Martin chega ao Brasil e assume o cargo em um momento crítico para a rede de supermercados, cujas contas no País estão sendo auditadas desde agosto pela matriz, que contratou a empresa KPMG para a tarefa. Até o fim de setembro, Martin ocupava um cargo nas operações do Carrefour na Turquia.

Em seu balanço do segundo trimestre, divulgado em agosto, a multinacional francesa anunciou que computou uma despesa extraordinária de 70 milhões de euros (R$ 160 milhões) nas suas contas no Brasil, após encontrar divergência na contabilização de algumas receitas e estoques.

Saída de executivos

Nos últimos dois meses, a empresa sofreu mudanças em sua administração. Quatro executivos do alto escalão no Brasil deixaram a companhia: o diretor financeiro, Pedro Daniel Magalhães; o diretor do Atacadão, Roberto Britto; o diretor de hipermercados, Eric Heiss; além do próprio presidente executivo, Jean-Marc Pueyo.

Em julho, Olofsson nomeou pela primeira vez um brasileiro, Luiz Fazzio, para presidir as operações no Brasil, sinalizando que pretende impor uma nova cultura ao Carrefour no País.

Segundo pessoas a par da situação que conversaram com o iG , desde que assumiu a presidência mundial do Carrefour, em novembro de 2008, Olofsson vem promovendo transformações nos negócios da multinacional. E essas mudanças começaram a chegar agora ao Brasil.

O Carrefour enfrenta problemas no mercado brasileiro, sobretudo na divisão de hipermercados, modelo de negócio que, na visão de especialistas do varejo, atravessa uma crise por não atrair mais tantos consumidores como no passado. O grande acerto do Carrefour no Brasil, dizem consultores, foi a compra do Atacadão, que deu uma nova dimensão aos negócios no Brasil, mas os negócios também passam por uma nova orientação.

O Carrefour possui mais de 600 lojas e é o segundo maior varejista no Brasil com faturamento de R$ 25,6 bilhões, atrás apenas do Grupo Pão de Açúcar. A operação brasileira é a segunda maior do grupo fora da França.

Mudança inesperada

A escolha de Luiz Fazzio para a presidência executiva da subsidiária brasileira, em julho, é um reflexo das transformações impostas por Olofsson. Fazzio não era um executivo de carreira do Carrefour, o que lhe dá carta branca para realizar as mudanças desejadas pela matriz. Antes de ser chamado pela rede francesa, o executivo comandou por seis anos a C&A e já havia passado pelo Pão de Açúcar e a rede americana de supermercados Walmart.
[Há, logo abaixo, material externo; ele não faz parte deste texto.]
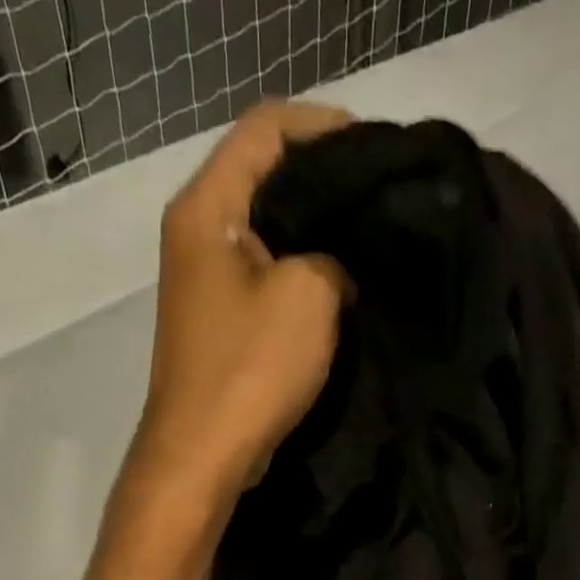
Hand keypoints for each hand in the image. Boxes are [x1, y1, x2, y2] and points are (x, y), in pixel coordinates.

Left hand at [137, 100, 351, 493]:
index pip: (265, 129)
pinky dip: (302, 271)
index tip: (377, 149)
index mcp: (207, 207)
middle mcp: (197, 231)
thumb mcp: (309, 296)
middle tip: (381, 195)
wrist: (204, 453)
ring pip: (268, 229)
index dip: (323, 126)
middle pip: (265, 175)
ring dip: (316, 230)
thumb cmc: (250, 368)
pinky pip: (266, 275)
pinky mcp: (220, 320)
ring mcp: (206, 279)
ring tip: (370, 237)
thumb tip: (337, 266)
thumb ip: (334, 256)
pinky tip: (342, 284)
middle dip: (325, 179)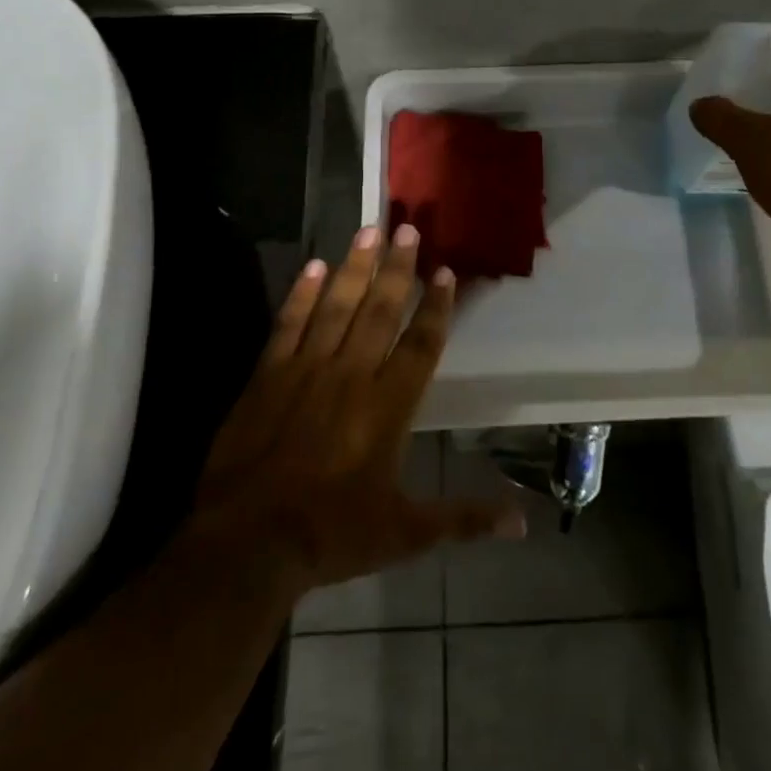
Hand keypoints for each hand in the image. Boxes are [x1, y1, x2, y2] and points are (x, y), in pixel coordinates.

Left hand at [182, 225, 524, 603]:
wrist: (248, 542)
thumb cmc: (333, 534)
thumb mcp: (406, 533)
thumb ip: (464, 519)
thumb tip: (523, 524)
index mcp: (388, 407)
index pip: (420, 345)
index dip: (436, 308)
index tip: (445, 272)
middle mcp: (351, 376)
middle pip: (380, 312)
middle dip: (398, 269)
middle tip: (409, 228)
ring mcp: (306, 370)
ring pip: (337, 307)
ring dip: (355, 268)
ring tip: (369, 231)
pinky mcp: (267, 376)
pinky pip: (289, 325)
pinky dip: (301, 295)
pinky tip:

A nomeação de Fazzio foi uma surpresa. Era esperado que o seu antecessor, francês Jean-Marc Pueyo, que presidiu as operações no Brasil até meados deste ano, fosse substituído por Eric Heiss, que foi enviado à subsidiária brasileira em 2009, como parte do processo de sucessão. Antes de vir ao Brasil, Heiss ocupava a diretoria financeira da matriz, na França, e veio para o País para cuidar da divisão de hipermercados.
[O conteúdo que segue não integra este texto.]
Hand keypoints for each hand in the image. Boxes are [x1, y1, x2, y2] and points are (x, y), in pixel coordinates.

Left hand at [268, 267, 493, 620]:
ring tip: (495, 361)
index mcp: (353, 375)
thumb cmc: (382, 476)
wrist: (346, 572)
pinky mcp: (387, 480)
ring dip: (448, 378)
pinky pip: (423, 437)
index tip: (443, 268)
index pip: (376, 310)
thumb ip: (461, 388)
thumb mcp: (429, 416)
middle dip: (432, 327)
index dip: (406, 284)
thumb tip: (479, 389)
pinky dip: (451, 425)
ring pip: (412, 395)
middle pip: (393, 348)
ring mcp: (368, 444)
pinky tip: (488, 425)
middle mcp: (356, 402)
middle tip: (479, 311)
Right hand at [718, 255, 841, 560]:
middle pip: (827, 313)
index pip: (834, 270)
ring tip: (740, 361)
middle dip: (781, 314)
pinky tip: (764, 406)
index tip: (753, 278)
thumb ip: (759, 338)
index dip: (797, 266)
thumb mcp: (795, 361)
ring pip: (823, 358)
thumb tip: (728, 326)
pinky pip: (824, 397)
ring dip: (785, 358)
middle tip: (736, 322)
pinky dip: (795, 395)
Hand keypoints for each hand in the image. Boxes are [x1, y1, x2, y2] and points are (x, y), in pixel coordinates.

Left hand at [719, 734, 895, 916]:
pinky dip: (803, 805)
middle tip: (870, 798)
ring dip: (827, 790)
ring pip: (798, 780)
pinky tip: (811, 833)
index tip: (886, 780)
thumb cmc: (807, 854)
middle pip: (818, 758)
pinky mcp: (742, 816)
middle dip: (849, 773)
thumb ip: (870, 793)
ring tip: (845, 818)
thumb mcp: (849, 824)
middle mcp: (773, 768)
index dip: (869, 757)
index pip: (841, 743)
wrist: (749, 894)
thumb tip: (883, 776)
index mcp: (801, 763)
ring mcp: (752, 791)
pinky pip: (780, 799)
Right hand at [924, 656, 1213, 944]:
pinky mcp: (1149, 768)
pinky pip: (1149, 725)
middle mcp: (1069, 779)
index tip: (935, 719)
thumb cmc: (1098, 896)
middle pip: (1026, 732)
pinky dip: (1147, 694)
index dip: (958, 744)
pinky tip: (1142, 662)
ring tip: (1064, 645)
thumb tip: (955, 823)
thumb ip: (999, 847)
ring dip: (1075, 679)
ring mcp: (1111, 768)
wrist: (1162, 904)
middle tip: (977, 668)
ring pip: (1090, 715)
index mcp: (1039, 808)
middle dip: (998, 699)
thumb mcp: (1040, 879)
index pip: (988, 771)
Com a indicação de Fazzio, Heiss deixou a empresa. Pueyo também desligou-se da companhia.

Segundo contaram fontes ao iG , a permanência do ex-diretor financeiro, Pedro Daniel Magalhães, tornou-se insustentável após a saída de Pueyo - o Carrefour não atribui ao executivo a responsabilidade pelas diferenças na contabilização de receitas. Oficialmente, a rede diz que não foram encontradas evidências de má conduta. Magalhães manteve-se no Carrefour até meados de agosto para fazer a transição do cargo.

Para o lugar de Roberto Britto, que comandava o Atacadão, o Carrefour chamou de volta José Roberto Müssnich, que presidia a rede antes de sua aquisição pela multinacional.
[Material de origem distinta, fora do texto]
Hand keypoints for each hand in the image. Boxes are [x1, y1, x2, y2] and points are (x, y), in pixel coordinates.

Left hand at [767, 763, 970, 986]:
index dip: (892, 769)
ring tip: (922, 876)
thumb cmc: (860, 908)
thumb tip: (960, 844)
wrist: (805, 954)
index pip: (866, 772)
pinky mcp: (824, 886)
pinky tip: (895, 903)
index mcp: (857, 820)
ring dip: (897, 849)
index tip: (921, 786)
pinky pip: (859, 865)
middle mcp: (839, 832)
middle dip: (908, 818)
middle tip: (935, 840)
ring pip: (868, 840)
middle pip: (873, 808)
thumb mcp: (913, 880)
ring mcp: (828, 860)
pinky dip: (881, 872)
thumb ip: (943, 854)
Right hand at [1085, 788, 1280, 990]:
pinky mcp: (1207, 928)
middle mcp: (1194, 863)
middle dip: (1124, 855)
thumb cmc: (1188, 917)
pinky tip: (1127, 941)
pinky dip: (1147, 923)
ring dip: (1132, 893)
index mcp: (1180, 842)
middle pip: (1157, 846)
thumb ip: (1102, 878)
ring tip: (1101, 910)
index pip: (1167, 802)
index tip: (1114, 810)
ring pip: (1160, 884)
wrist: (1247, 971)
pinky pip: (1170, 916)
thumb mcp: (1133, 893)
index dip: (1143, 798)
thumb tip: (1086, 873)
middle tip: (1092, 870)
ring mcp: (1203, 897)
Na França, o próprio Carrefour vem passando por um período de transformações desde a morte, em 2003, de Jean-Louis Halley, herdeiro do grupo, em um acidente aéreo. Os dois maiores acionistas da multinacional francesa, a segunda maior varejista do mundo, passaram para as mãos de Bernard Arnault, dono do conglomerado de luxo LHVM e o homem mais rico da França, e o fundo de investimento Capital Colony, que impuseram uma gestão com um viés mais financista à companhia.